Here’s why: when you’ve got a client who doesn’t respect your work, like the ones we exemplified earlier, one who doesn’t seem to like anything, or one who doesn’t know what they want, you may be in trouble. Clients like this may sometimes pay well, making a collaboration very tempting. But when you’re stuck with vague briefs or redoing the work for the 42nd time because they still don’t like it, you’ll see why avoiding them from the get-go works out to actually be more cost-efficient. Think of all the time you sunk into this client and how many other projects you could have taken on.

  1. They work non-stop

Unfortunately, overworking is a symptom present in many entrepreneurs, small business owners, freelancers, etc. When you work for yourself, you are tempted to keep working at all hours of the day and night. When you don’t, you feel guilty, or anxious, but all that work isn’t actually helping your business; in fact, it may be actively damaging it.

Why? Because the quality of your work is suffering, not to mention your mental health. Burnout is a very real thing, and as an artist, you can very well start feeling it pretty soon. Not to quote “The Shining”, but we know what all work and no play do to a person. For one, it depletes your creativity, so you will find yourself unable to focus or come up with new ideas, so both you and your clients will become dissatisfied with the work. Plus, you won’t be all that excited about working, in general.

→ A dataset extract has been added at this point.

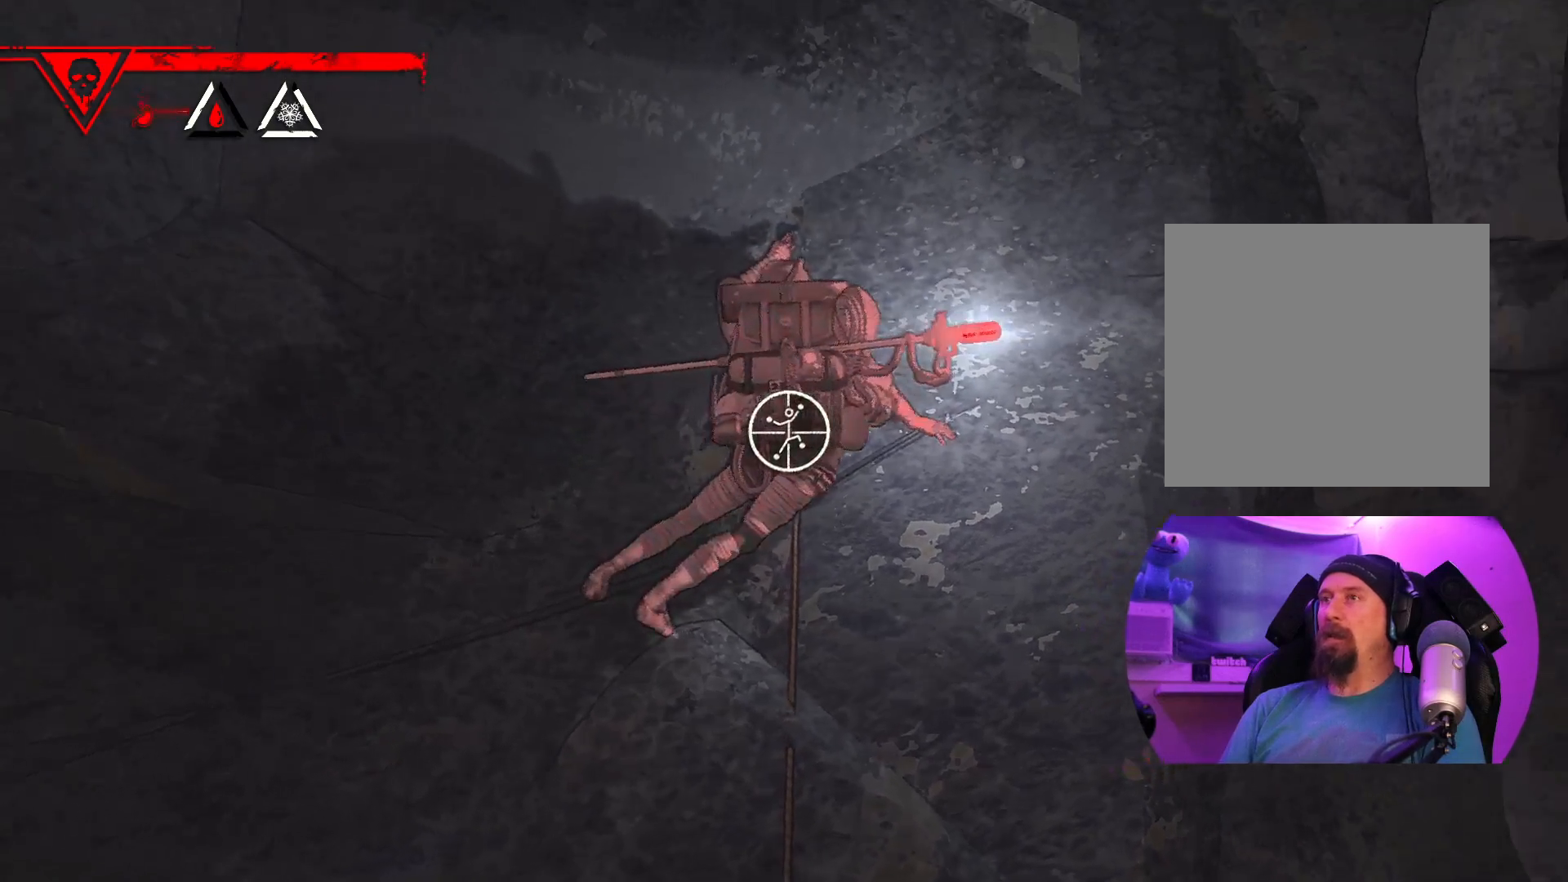
{"buttons": ["R1"], "left_stick": "down-right", "right_stick": "center"}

  1. They take on too many projects

The old adage of picking quality over quantity rings true in this case, as well; it’s always better to take on fewer, bigger projects than to accept a million little projects that aren’t very well paid. You may think that it makes more sense, financially – take on 10 easy projects instead of two more complicated ones, but more often than not, you will actually find that the small projects end up taking way more time than you bargained for.

And while you’re redoing the same crappy job for a client who is perpetually unhappy, you’re still getting paid the same $15 you agreed on, even though you’re working as hard as you would have on a bigger project. Plus, think about it this way – the more high-quality the projects are, the better they look in your portfolio. Those small logos that you redid 8 times and the basic websites won’t impress anyone.

What’s the bottom line?

Setting up your own freelance business can be quite difficult, especially as a web designer or otherwise as a freelancer in a creative industry. It’s uncharted territory from many points of view, and learning how to deal with clients, value your work, use your time efficiently, and market yourself takes time. You just need to be aware of these 6 mistakes and hopefully, your business will flourish.